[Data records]
________
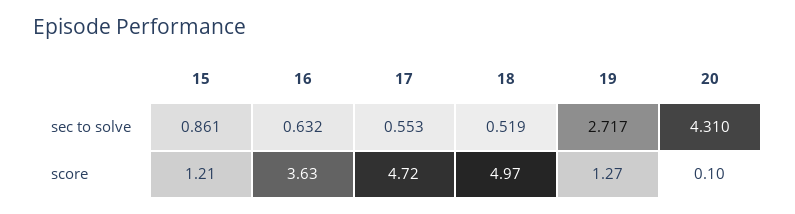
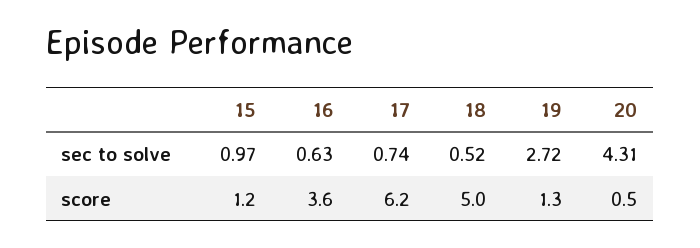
15, sec to solve: 0.861 -> 0.97
17, sec to solve: 0.553 -> 0.74
17, score: 4.72 -> 6.2
20, score: 0.1 -> 0.5

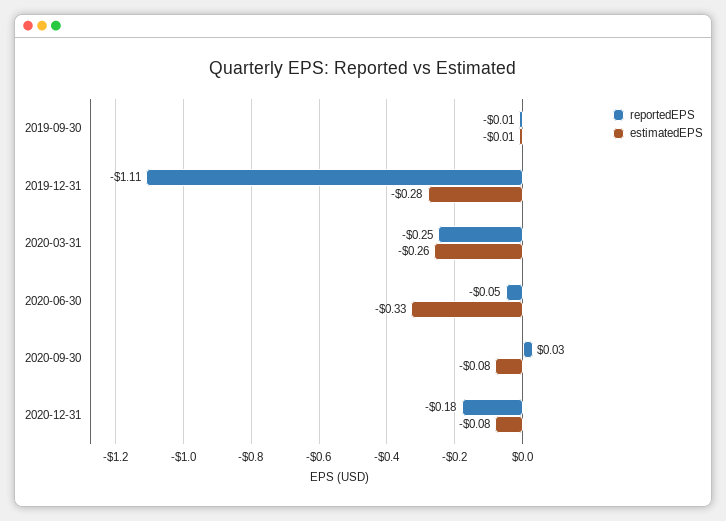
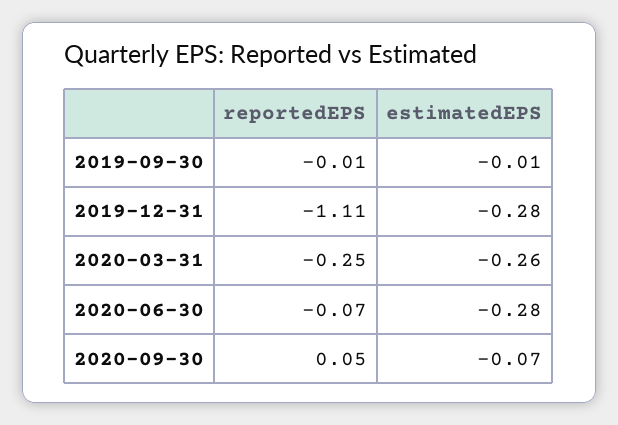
reportedEPS, 2020-06-30: -0.05 -> -0.07
estimatedEPS, 2020-06-30: -0.33 -> -0.28
reportedEPS, 2020-09-30: 0.03 -> 0.05
estimatedEPS, 2020-09-30: -0.08 -> -0.07
reportedEPS, 2020-12-31: -0.18 -> none
estimatedEPS, 2020-12-31: -0.08 -> none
________
■ PROBLEM DESCRIPTION ■
Each line that includes the string "solve" should be copied from the data.

■ YOUR SOLUTION ■
15, sec to solve: 0.861 -> 0.97
17, sec to solve: 0.553 -> 0.74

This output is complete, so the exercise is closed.